# Aim of the exercise:
Reproduce the following article on Mount Royal's new faculty hires word for word, in full.

# Study text:
***
Mount Royal announces 22 new full-time faculty hires
Opportunities and challenges addressed at Academic Town Hall
Mount Royal University will be home to another 21 assistant professors and one permanent lab instructor in 2019. This further complements the 16 tenure-track hires who started at Mount Royal in the fall of 2018.
Provost and Vice-President, Academic Lesley Brown, PhD, was pleased to share the news at an end-of-semester update to the community.
“This is the largest single investment in new full-time faculty in the history of Mount Royal University,” Brown told attendees of the first-ever Academic Town Hall. “I am proud of this investment in our academic mission and I can’t wait to welcome these 22 exceptional educators to their new positions.”
While later revisiting a question from the floor, Brown clarified that data confirms it is the largest one-time hiring effort in the nearly 10-year history of the University. Though she also noted the transition to a university from a college required a significant investment.
Funding for the new recruits comes from the Possibilities Fund, which was created in the 2018/19 to 2020/21 budget approved by the Board of Governors in May 2018. The Possibilities Fund is made up of seed funding from President’s Executive Committee, as well as the continued re-investment through the centralization of vacant faculty positions.
***
Lens distortion parameter data
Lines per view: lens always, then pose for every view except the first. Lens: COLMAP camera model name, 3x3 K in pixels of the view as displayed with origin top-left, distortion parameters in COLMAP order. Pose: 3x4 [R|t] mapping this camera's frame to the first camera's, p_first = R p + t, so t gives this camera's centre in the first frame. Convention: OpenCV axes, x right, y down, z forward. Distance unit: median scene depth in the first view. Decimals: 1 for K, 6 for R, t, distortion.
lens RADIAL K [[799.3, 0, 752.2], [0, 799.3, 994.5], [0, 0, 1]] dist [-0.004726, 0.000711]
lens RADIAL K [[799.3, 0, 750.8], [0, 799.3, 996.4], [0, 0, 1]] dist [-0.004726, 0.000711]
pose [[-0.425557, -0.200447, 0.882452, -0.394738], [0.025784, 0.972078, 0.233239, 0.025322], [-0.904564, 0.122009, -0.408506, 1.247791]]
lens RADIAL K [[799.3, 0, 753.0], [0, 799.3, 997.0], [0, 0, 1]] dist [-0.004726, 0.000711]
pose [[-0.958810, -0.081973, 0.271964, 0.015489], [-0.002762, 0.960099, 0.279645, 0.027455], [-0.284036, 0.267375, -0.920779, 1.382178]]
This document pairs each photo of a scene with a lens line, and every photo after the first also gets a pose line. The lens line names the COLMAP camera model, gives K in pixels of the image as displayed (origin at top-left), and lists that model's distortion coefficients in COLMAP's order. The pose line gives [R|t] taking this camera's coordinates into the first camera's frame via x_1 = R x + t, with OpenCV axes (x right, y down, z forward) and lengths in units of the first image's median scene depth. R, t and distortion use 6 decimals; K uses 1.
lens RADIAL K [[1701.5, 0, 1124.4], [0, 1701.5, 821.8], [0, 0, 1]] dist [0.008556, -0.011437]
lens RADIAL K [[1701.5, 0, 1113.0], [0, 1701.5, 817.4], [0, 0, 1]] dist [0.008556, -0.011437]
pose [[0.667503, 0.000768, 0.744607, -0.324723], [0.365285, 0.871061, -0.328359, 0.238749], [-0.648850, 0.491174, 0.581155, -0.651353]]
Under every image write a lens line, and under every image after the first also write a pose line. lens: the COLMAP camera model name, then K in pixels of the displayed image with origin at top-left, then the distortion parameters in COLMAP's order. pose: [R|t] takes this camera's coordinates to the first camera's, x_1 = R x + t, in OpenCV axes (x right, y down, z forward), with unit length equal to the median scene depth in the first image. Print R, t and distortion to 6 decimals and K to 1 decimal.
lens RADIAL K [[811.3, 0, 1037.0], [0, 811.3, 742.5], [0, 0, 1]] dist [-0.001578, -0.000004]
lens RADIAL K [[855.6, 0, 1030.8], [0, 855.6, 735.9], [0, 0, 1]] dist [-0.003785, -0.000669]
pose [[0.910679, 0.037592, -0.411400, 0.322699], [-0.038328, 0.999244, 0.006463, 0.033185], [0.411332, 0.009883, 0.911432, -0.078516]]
***
# Answer for the task:
Mount Royal announces 22 new full-time faculty hires
Opportunities and challenges addressed at Academic Town Hall
Mount Royal University will be home to another 21 assistant professors and one permanent lab instructor in 2019. This further complements the 16 tenure-track hires who started at Mount Royal in the fall of 2018.
Provost and Vice-President, Academic Lesley Brown, PhD, was pleased to share the news at an end-of-semester update to the community.
“This is the largest single investment in new full-time faculty in the history of Mount Royal University,” Brown told attendees of the first-ever Academic Town Hall. “I am proud of this investment in our academic mission and I can’t wait to welcome these 22 exceptional educators to their new positions.”
While later revisiting a question from the floor, Brown clarified that data confirms it is the largest one-time hiring effort in the nearly 10-year history of the University. Though she also noted the transition to a university from a college required a significant investment.
Funding for the new recruits comes from the Possibilities Fund, which was created in the 2018/19 to 2020/21 budget approved by the Board of Governors in May 2018. The Possibilities Fund is made up of seed funding from President’s Executive Committee, as well as the continued re-investment through the centralization of vacant faculty positions.